After signing up to do an article for our global blog I spent a while pondering what to write and whether it would qualify as ‘thought leadership’. It wasn’t until taking a coffee with the founder of an emerging data company I was recruiting, who shocked me with her sense of deflation towards working with media agencies that I landed upon the topic of this piece.

Was this deflation shared by all the start-ups we work with? What do the start-up community envisage when working with media agencies?

Having begun my career at a start-up I am familiar with how they operate — the highs and lows, and that every project and resource is crucial. So have start-ups been left with burst bubbles of over-promising and under-delivering by agencies? Will this attitude cause start-ups to avoid media agencies when approaching brands?

Over the last five years, Europe has exploded onto the tech start-up scene, closing the gap with Silicon Valley. Today over 1000 tech start-ups are operating in Europe with over €8bn in funding secured in 2016, which is up 12% according to Dealroom, a European venture capital database. Whilst this growth isn’t just fueled by VC funding, many Fortune 500 brands are actively contacting, incubating and investing in tech start-ups. Yet growth and expansion are still major challenges in Europe, where we far behind Silicon Valley in terms of unicorns (company valued at more than $1bn).

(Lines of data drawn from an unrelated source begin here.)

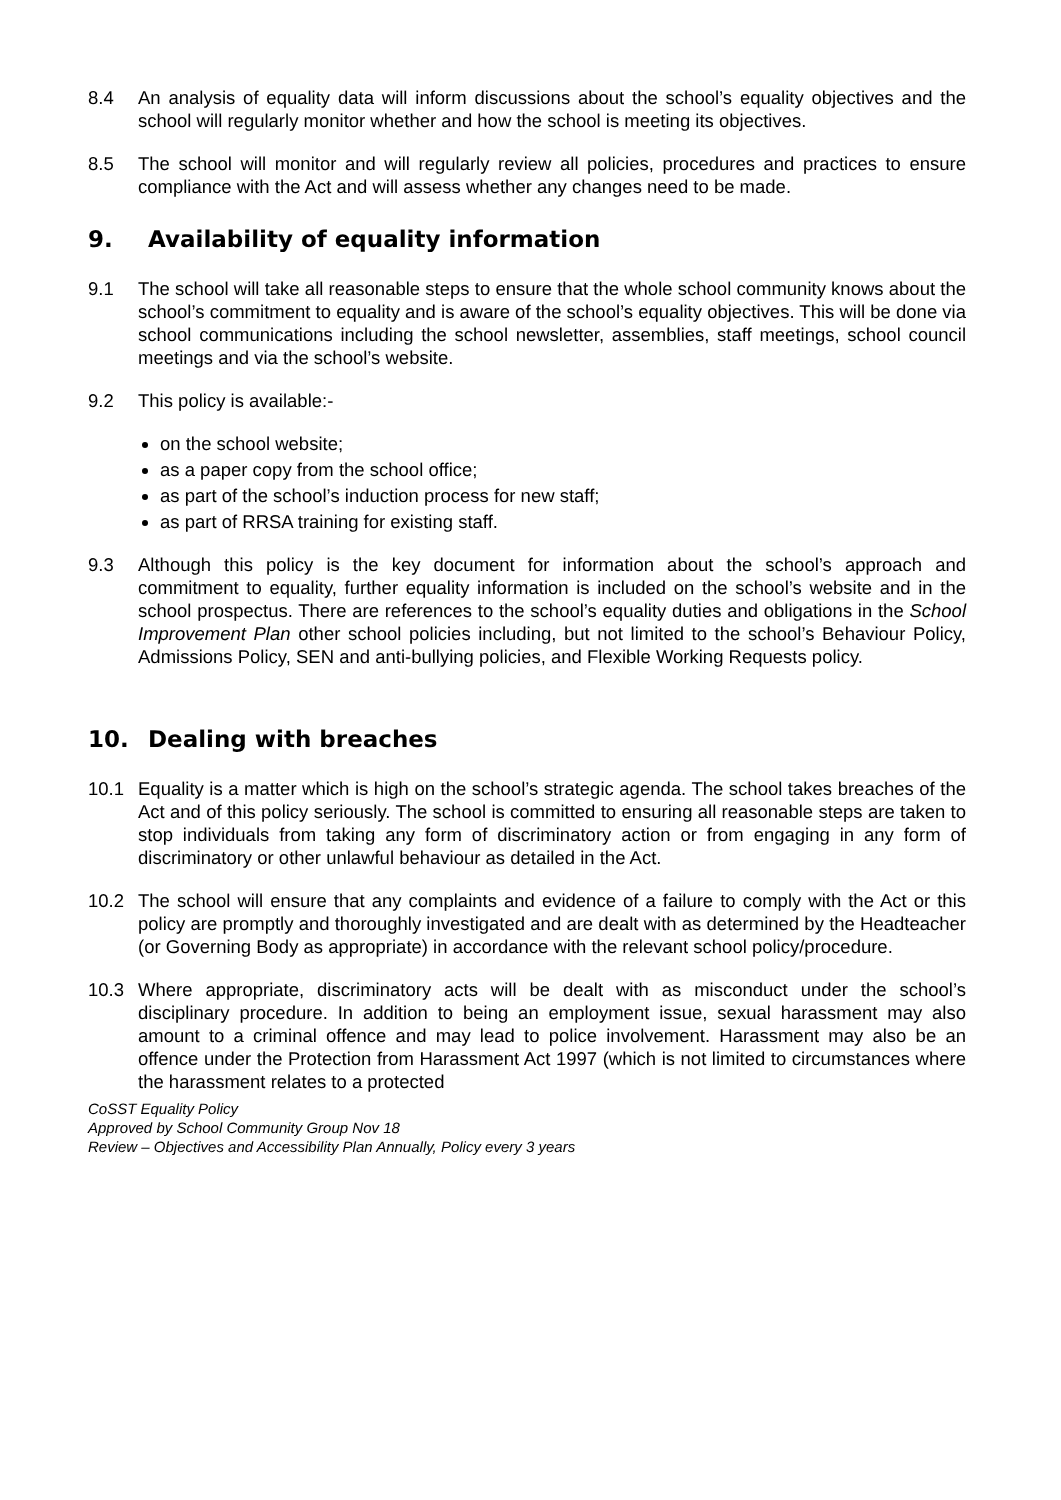8.4 An analysis of equality data will inform discussions about the school’s equality objectives and the school will regularly monitor whether and how the school is meeting its objectives.
8.5 The school will monitor and will regularly review all policies, procedures and practices to ensure compliance with the Act and will assess whether any changes need to be made.
9. Availability of equality information
9.1 The school will take all reasonable steps to ensure that the whole school community knows about the school’s commitment to equality and is aware of the school’s equality objectives. This will be done via school communications including the school newsletter, assemblies, staff meetings, school council meetings and via the school’s website.
9.2 This policy is available:-
on the school website;
as a paper copy from the school office;
as part of the school’s induction process for new staff;
as part of RRSA training for existing staff.
9.3 Although this policy is the key document for information about the school’s approach and commitment to equality, further equality information is included on the school’s website and in the school prospectus. There are references to the school’s equality duties and obligations in the School Improvement Plan other school policies including, but not limited to the school’s Behaviour Policy, Admissions Policy, SEN and anti-bullying policies, and Flexible Working Requests policy.
10. Dealing with breaches
10.1 Equality is a matter which is high on the school’s strategic agenda. The school takes breaches of the Act and of this policy seriously. The school is committed to ensuring all reasonable steps are taken to stop individuals from taking any form of discriminatory action or from engaging in any form of discriminatory or other unlawful behaviour as detailed in the Act.
10.2 The school will ensure that any complaints and evidence of a failure to comply with the Act or this policy are promptly and thoroughly investigated and are dealt with as determined by the Headteacher (or Governing Body as appropriate) in accordance with the relevant school policy/procedure.
10.3 Where appropriate, discriminatory acts will be dealt with as misconduct under the school’s disciplinary procedure. In addition to being an employment issue, sexual harassment may also amount to a criminal offence and may lead to police involvement. Harassment may also be an offence under the Protection from Harassment Act 1997 (which is not limited to circumstances where the harassment relates to a protected
CoSST Equality Policy
Approved by School Community Group Nov 18
Review – Objectives and Accessibility Plan Annually, Policy every 3 years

It’s cool to work with a start-up

The number of interactions between brands and start-ups has grown in the last five years, as increasing numbers of brands see new companies as an opportunity rather than a threat.

Many brands now have an innovation function or established roles charged with this remit, whether it is one member of staff, an innovation lab, or a mechanic for sourcing and funding emerging companies.

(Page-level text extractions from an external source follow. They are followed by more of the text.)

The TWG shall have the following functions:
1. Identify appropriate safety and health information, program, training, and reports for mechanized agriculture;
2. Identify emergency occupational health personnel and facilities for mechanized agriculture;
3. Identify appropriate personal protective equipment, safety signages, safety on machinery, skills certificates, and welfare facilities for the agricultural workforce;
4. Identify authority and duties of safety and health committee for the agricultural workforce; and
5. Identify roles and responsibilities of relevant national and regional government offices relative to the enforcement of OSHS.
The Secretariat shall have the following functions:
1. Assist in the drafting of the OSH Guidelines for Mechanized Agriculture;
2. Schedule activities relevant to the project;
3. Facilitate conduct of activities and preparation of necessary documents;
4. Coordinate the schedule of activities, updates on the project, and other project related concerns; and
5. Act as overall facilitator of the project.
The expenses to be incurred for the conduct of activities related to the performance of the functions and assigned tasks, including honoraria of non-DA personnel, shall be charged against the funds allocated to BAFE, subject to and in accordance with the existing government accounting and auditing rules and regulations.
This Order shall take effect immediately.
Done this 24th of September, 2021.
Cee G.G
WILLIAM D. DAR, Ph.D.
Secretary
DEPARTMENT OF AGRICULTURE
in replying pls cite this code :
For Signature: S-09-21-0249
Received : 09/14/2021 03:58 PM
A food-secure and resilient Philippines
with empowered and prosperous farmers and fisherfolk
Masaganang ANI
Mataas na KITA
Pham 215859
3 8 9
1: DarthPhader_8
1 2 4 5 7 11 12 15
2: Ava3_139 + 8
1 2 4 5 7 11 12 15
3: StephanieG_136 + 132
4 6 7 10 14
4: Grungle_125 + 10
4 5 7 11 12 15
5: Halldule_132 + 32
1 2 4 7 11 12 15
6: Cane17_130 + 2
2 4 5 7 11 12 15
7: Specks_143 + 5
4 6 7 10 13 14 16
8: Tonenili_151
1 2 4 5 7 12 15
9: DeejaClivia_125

One of the chief motivations for brands is to demonstrate their innovation credentials by showing up with a start-up on their arm. Start-ups can be brought on to simply do innovation for innovation’s sake, without embedding it in the business objectives or being part of the business solution.

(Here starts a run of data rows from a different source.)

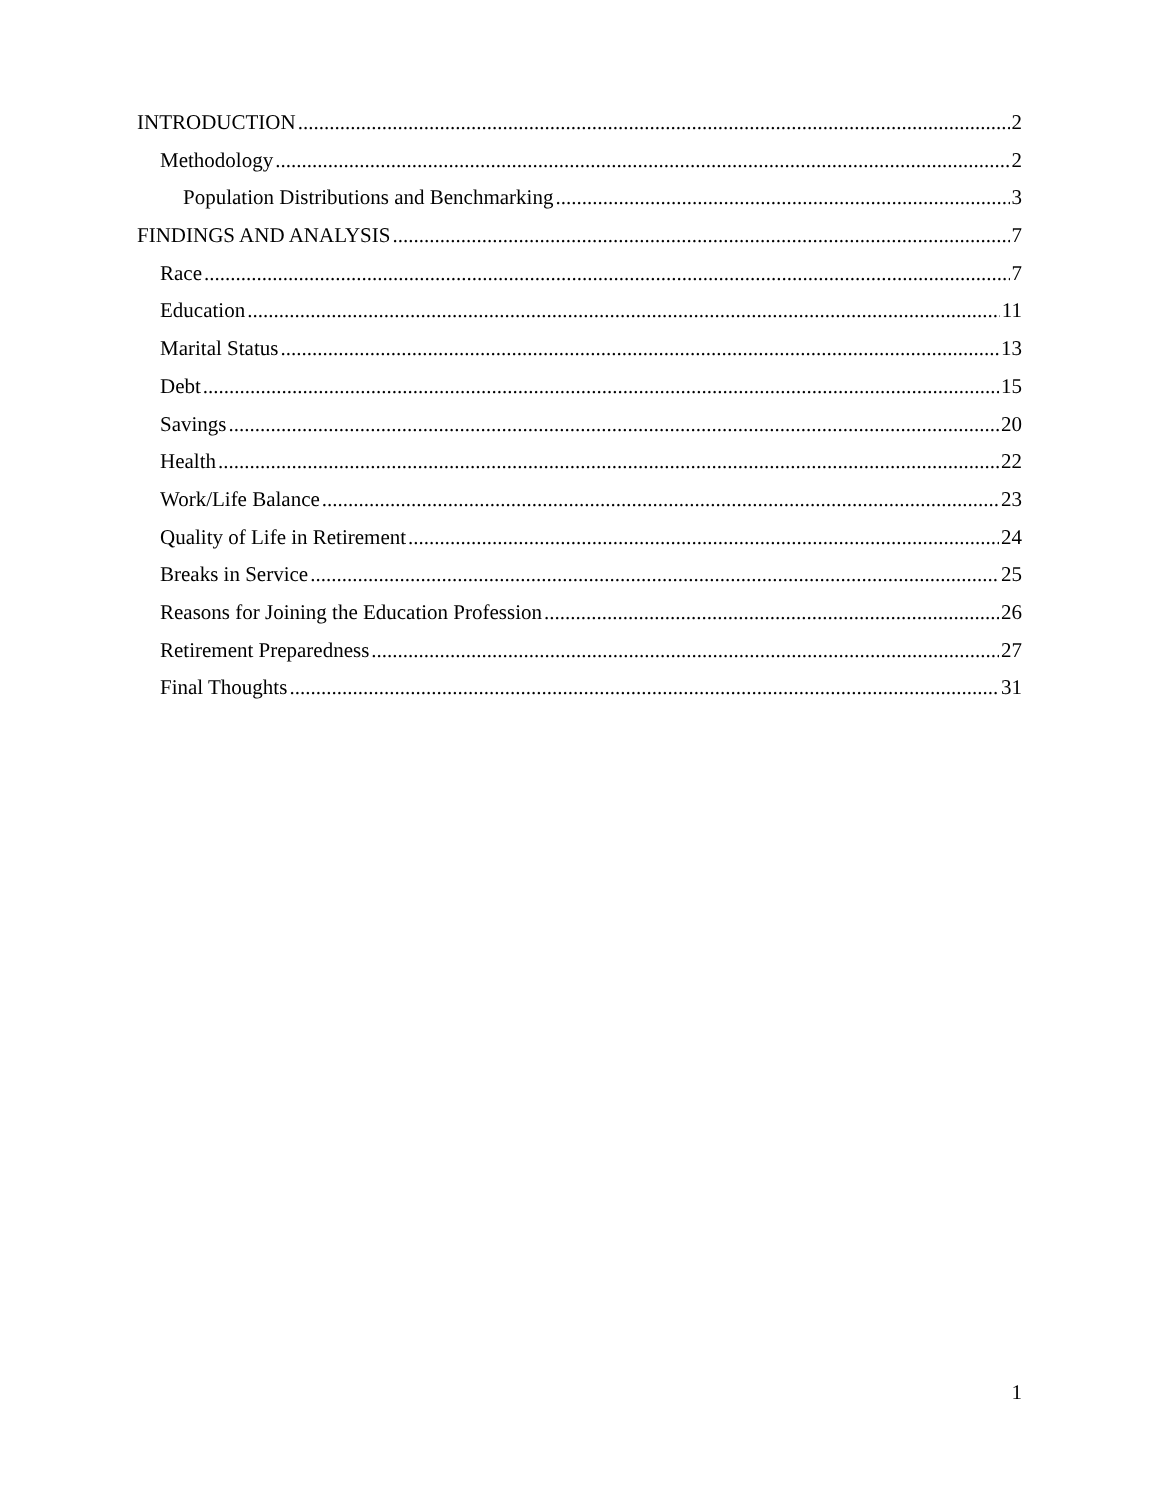INTRODUCTION 2
Methodology 2
Population Distributions and Benchmarking 3
FINDINGS AND ANALYSIS 7
Race 7
Education 11
Marital Status 13
Debt 15
Savings 20
Health 22
Work/Life Balance 23
Quality of Life in Retirement 24
Breaks in Service 25
Reasons for Joining the Education Profession 26
Retirement Preparedness 27
Final Thoughts 31
1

To mirror this demand and motivation, many agencies now have some sort of start-up engagement program, from boutique digital agencies to traditional media agency groups.

Working with start-ups is seen as cool, and everyone wants to leverage this opportunity, with many projects being heavily PR-ed.

These agency start-ups programs take varying forms, from competition formats to joint ventures, but they all promise one thing: the lure of access to the agency’s roster of clients. However it seems that many start-ups aren’t getting this promised grail.

Working with start-ups shouldn’t be a PR opportunity. Like a media plan it needs to deliver value and results, and be tested and stretched and re-tried. So the nature of our interactions with start-ups must change.

Three takeaways

From my work on Spark, our own agency start-up program, we have learned a few things:

  1. Be clear, honest, and responsive to manage expectations for both brands and start-ups.
  2. Pay them for their time.
  3. Set expectations at the outset about what you can offer them and what is realistically attainable.

The biggest barrier to start-ups working effectively with a brand is company size. Large companies have procedures and stakeholders that all have to be a part of the process, and many start-ups struggle to fulfill the criteria from brands of, ‘we need more established companies to manage our business needs’. And this is where agencies can absolutely deliver value for brands and start-ups.

Agencies can help start-ups navigate complex corporate business structures through their existing channels. And by adopting effective working practices, can contribute to stronger growth in Europe. Ensuring the great expectations of both agencies and start-ups can finally be fulfilled.